It’s not just drugs, alcohol, and smoking that can backfire when attempting to disconnect from the daily stressors. Many turn to other means of escape, such as shopping, watching pornography, binge watching Netflix, or surfing the internet for hours and hours. These may not directly harm your physical body, but have other negative implications and ramifications.
One of the biggest escapes people turn to is eating. We reach for whatever we can get our hands on in an effort to decompress, disconnect, and get a quick shot of pleasure. We are wired to crave sugar, fat, and salt when we are stressed, for quick bursts of energy. (The stress our ancestors had was much more real than ours, usually requiring them to actually escape; thus, the need for quick energy foods.) We also reach for the fastest foods, which are usually the least healthy.
The above-mentioned escapes all come with negative consequences. Many people combine them, compounding their ill effects (i.e., drinking, smoking, while eating a bag of chips).

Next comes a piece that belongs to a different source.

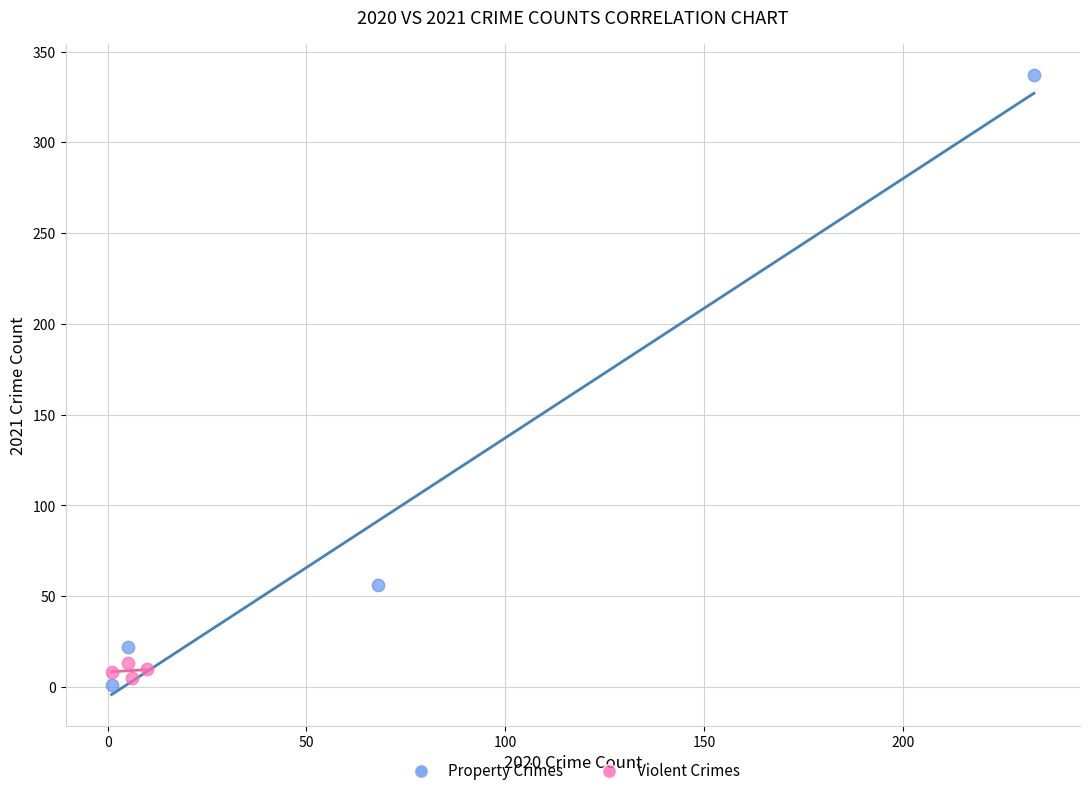

Which series has the largest Y range (max minus min)?

Property Crimes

I suggest trying to substitute bad escapes for healthier, more productive, ones. Vigorous exercise, meditation, breathing exercises, reading, cleaning, home projects, or a hobby are all means of disconnecting and reducing stress. I know they don’t have the level of impact some of the negative escapes have, but they will help you disconnect from daily stress that’s bogging you down. And as a bonus, they not only won’t cause your body or mind harm, but will instead provide positive side effects.

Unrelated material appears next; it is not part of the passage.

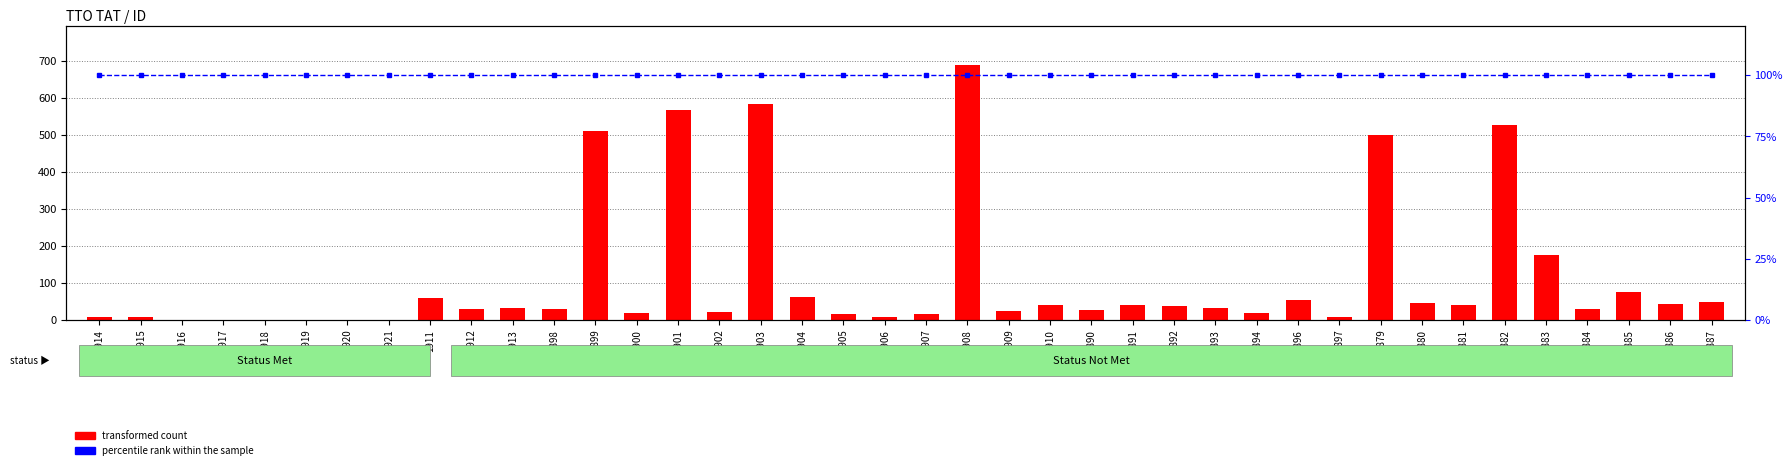

Which series has the largest total across all categories?

transformed count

Think about this… what are you doing to escape? Why are you doing it? Is it harmful or helpful? And could those things be replaced with healthier, more positive alternatives? Or could you start with simply making your bad habits a little better? Maybe one glass of wine instead of the whole bottle. Maybe watch one show a night instead of four. One or two cigarettes instead of pack.
Obviously, it would be best to swap out those bad escapes for better, healthier ones. But ideally, start creating a life you don’t need to escape from. Think about that. What would it take to have a life that you don’t need to, or want to, escape from. Now go start working on creating THAT life!